Art triptychs and Data Visualizations

Art triptychs and Data Visualizations

I recently stumbled upon a fellow by the name of Yousuke Ozawa that is currently doing an art show in Tokyo called Data Visualizations.  He has taken famous classic works of art and taken the code and displayed it as the painting itself.  There is no adornment or color, it is simply the JPG file format code that makes up the painting itself as the work.  Which was quite fascinating to me. The concept, the idea of it.

Data Visualization is an art project that showcases famous paintings in a digital format; data. – By Yousuke Ozawa – Art is now seen through google images or wallpapers. However, we are actually looking at a series of numbers and letters instead of actual paint. Through a generator I retrieved the codes of each paintings I found on google images and printed them out, framed and showcased them at a galleries in Tokyo.

I have included pictures from Ozawa’s show below.

I like the idea as a concept – but, being human, and not machine, a lot would be lost on me if I were there taking in these works of art.  And then a thought struck me.  What if I were to take the code, and the original artwork and morph them together into a single progressive work that showed both the code and the artwork together, overlaid and conjoined.  In that way the striations of the code, and patterns of the text would be integrated with the work and the work would integrate with the text in a simultaneous fusion.  And then, finally, showing the progression from left to right, from code, to striations, to original work details out the normal viewing progression.  Code, computer interpretation, completed visualization.  I’ve included a few mockups of how it could work below.
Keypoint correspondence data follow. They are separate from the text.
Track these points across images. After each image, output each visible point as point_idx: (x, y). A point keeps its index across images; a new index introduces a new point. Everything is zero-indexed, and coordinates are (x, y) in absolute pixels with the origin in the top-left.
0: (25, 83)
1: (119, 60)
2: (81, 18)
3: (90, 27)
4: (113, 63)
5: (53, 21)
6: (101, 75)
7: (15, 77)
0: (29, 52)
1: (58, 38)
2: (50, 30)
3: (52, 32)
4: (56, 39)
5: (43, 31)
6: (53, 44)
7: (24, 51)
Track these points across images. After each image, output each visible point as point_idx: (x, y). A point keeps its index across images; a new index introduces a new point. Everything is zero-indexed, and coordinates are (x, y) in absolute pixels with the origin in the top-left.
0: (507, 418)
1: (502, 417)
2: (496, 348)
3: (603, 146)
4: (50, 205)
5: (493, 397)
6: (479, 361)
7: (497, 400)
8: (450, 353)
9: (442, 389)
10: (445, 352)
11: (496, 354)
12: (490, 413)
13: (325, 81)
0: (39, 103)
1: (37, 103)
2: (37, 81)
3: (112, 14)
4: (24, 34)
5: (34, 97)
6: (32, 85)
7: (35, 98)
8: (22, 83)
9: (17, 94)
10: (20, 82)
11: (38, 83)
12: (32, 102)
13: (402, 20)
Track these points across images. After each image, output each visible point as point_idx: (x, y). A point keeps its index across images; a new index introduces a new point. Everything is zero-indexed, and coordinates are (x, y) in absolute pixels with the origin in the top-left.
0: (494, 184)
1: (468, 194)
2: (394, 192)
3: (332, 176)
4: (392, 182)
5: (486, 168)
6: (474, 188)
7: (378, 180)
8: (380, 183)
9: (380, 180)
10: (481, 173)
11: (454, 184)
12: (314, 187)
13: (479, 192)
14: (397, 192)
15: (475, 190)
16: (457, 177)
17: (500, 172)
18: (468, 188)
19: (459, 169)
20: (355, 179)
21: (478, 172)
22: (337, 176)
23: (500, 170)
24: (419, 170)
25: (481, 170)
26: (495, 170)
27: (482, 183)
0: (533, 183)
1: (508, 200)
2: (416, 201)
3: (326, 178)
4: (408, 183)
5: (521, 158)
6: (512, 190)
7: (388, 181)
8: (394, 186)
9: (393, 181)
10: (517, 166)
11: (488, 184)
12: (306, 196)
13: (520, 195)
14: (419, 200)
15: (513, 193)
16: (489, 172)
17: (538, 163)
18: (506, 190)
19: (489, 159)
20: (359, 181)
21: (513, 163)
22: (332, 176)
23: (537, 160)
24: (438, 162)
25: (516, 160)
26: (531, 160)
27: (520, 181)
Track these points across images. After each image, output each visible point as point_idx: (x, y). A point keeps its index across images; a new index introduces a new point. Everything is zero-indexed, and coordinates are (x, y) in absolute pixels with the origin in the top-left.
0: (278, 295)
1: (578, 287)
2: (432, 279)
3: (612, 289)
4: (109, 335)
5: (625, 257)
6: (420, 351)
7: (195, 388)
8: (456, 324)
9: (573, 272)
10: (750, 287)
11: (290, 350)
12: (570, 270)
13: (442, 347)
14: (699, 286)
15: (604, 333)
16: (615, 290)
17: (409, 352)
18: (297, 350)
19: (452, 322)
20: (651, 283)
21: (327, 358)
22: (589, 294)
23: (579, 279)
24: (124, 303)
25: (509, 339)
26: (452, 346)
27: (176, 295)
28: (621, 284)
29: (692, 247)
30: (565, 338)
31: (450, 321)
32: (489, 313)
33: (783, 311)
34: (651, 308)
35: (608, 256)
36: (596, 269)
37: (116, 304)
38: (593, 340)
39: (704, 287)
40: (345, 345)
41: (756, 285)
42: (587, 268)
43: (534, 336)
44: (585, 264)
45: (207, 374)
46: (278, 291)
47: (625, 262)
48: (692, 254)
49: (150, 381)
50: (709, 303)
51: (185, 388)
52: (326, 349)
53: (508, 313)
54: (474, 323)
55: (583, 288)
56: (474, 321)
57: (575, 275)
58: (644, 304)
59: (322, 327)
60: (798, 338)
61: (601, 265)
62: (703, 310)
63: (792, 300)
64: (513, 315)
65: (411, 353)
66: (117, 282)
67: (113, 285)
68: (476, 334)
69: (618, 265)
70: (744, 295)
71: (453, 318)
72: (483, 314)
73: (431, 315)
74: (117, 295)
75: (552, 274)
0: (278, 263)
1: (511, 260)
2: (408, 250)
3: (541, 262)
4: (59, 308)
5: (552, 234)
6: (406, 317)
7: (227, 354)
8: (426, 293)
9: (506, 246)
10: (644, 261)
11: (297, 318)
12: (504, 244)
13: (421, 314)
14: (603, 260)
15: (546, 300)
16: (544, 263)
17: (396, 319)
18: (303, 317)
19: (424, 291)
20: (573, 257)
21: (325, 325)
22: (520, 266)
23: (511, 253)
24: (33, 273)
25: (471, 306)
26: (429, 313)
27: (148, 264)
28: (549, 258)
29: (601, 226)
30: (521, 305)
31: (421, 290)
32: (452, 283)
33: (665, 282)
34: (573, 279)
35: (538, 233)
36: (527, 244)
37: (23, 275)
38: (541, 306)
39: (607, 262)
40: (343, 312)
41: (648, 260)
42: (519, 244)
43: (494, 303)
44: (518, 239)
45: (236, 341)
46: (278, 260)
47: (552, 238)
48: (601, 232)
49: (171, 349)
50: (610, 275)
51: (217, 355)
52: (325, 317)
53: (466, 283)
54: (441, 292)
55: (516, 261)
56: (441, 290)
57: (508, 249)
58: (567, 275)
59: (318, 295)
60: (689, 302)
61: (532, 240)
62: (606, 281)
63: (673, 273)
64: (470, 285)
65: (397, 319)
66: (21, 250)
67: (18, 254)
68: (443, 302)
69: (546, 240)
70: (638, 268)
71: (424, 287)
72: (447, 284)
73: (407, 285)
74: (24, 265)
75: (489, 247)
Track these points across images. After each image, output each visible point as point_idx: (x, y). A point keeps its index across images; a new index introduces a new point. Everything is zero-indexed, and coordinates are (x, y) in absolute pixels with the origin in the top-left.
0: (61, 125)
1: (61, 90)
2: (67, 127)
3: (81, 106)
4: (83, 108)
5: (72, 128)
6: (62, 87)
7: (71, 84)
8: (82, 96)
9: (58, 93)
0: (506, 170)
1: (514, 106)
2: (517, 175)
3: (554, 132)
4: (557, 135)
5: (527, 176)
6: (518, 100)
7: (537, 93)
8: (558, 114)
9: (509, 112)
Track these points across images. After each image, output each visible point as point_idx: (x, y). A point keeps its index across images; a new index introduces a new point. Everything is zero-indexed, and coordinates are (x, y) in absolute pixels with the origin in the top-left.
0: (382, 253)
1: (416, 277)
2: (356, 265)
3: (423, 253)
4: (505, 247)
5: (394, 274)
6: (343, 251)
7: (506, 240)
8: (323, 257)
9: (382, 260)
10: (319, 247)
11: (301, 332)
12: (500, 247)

datavisualization datavisualization1 datavisualization3 datavisualization4

But upon playing with the data, and the art, I realized a simple truth.  Ozawa was using a base 64 image stream to post as his art.  Base 64 is a pretty slick system where you can just inject the code for the photo and then your web browser just shows an image.  Its pretty clever really.

Now instead of doing classical art, Monet’s and the like.  I thought maybe I’d do a treatment of one of my favorite modern artists, Jeremy Geddes.  I’ve talked about him here before.  He’s definitely worth checking out.  Adore his stuff.  And this data visualization style seems to match his work way better than other works.  That’s for sure.